Stored data entries
- Opening Delimiter -

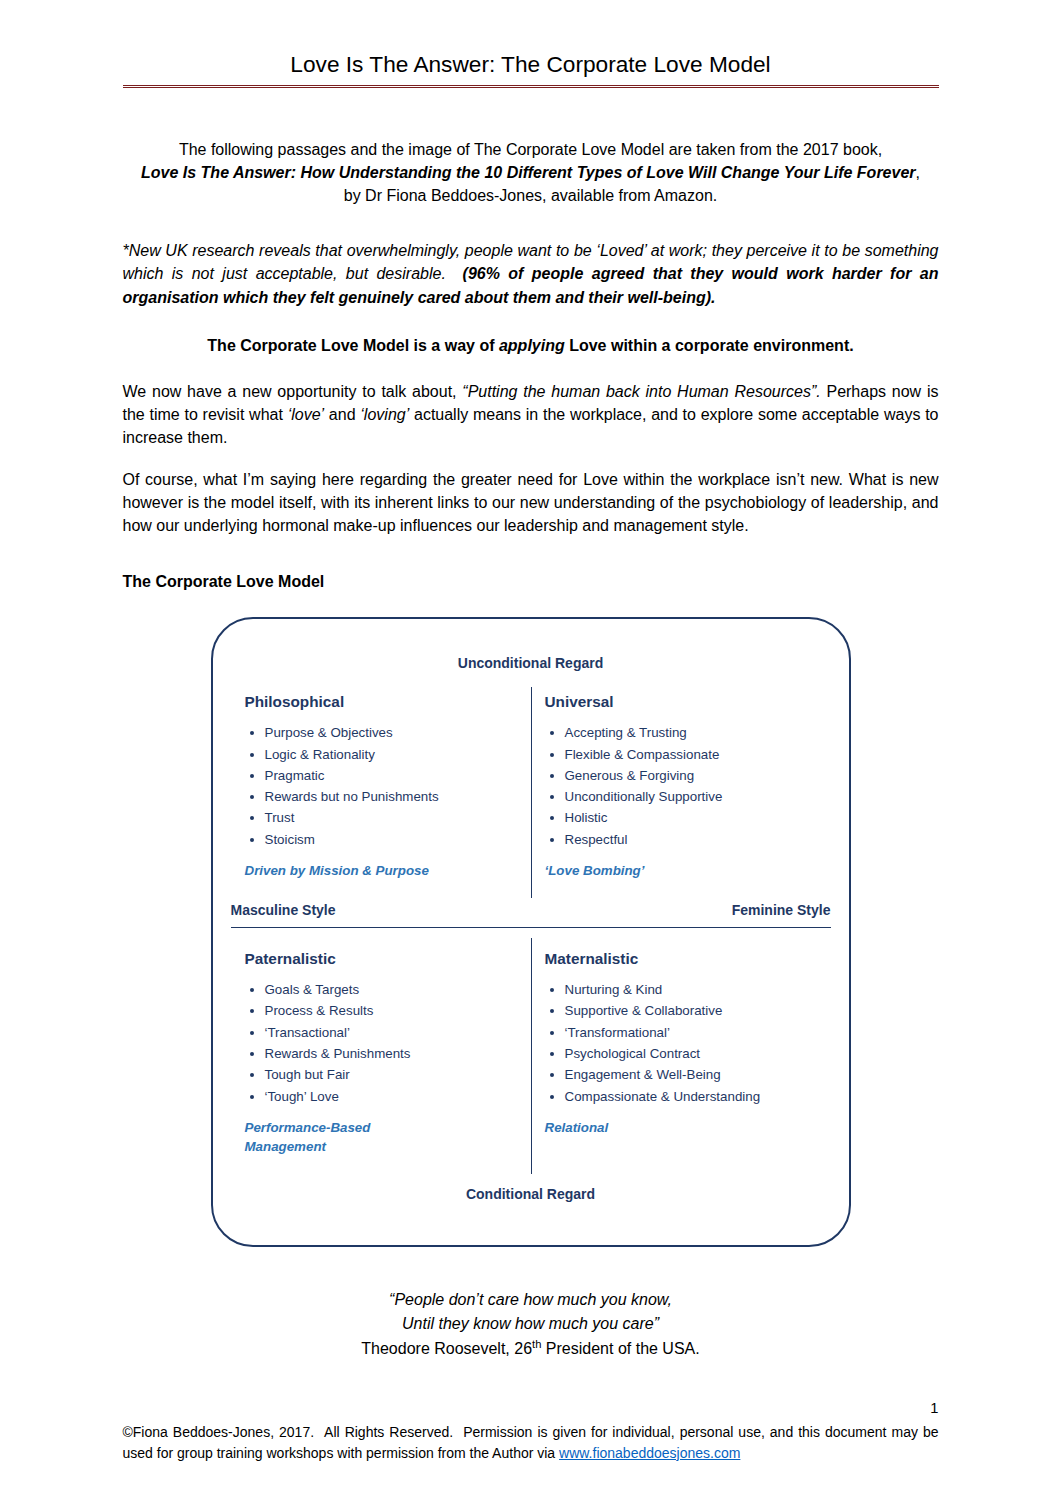Love Is The Answer: The Corporate Love Model
The following passages and the image of The Corporate Love Model are taken from the 2017 book,
Love Is The Answer: How Understanding the 10 Different Types of Love Will Change Your Life Forever,
by Dr Fiona Beddoes-Jones, available from Amazon.
*New UK research reveals that overwhelmingly, people want to be ‘Loved’ at work; they perceive it to be something which is not just acceptable, but desirable. (96% of people agreed that they would work harder for an organisation which they felt genuinely cared about them and their well-being).
The Corporate Love Model is a way of applying Love within a corporate environment.
We now have a new opportunity to talk about, “Putting the human back into Human Resources”. Perhaps now is the time to revisit what ‘love’ and ‘loving’ actually means in the workplace, and to explore some acceptable ways to increase them.
Of course, what I’m saying here regarding the greater need for Love within the workplace isn’t new. What is new however is the model itself, with its inherent links to our new understanding of the psychobiology of leadership, and how our underlying hormonal make-up influences our leadership and management style.
The Corporate Love Model
Unconditional Regard
Philosophical
Purpose & Objectives
Logic & Rationality
Pragmatic
Rewards but no Punishments
Trust
Stoicism
Driven by Mission & Purpose
Universal
Accepting & Trusting
Flexible & Compassionate
Generous & Forgiving
Unconditionally Supportive
Holistic
Respectful
‘Love Bombing’
Masculine Style Feminine Style
Paternalistic
Goals & Targets
Process & Results
‘Transactional’
Rewards & Punishments
Tough but Fair
‘Tough’ Love
Performance-Based
Management
Maternalistic
Nurturing & Kind
Supportive & Collaborative
‘Transformational’
Psychological Contract
Engagement & Well-Being
Compassionate & Understanding
Relational
Conditional Regard
“People don’t care how much you know,
Until they know how much you care”
Theodore Roosevelt, 26th President of the USA.
1
©Fiona Beddoes-Jones, 2017. All Rights Reserved. Permission is given for individual, personal use, and this document may be used for group training workshops with permission from the Author via www.fionabeddoesjones.com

- Closing Delimiter -

WORK TO COMPLETE - Each line above that carries the string "within" has to be returned.

TASK OUTPUT -
The Corporate Love Model is a way of applying Love within a corporate environment.
Of course, what I’m saying here regarding the greater need for Love within the workplace isn’t new. What is new however is the model itself, with its inherent links to our new understanding of the psychobiology of leadership, and how our underlying hormonal make-up influences our leadership and management style.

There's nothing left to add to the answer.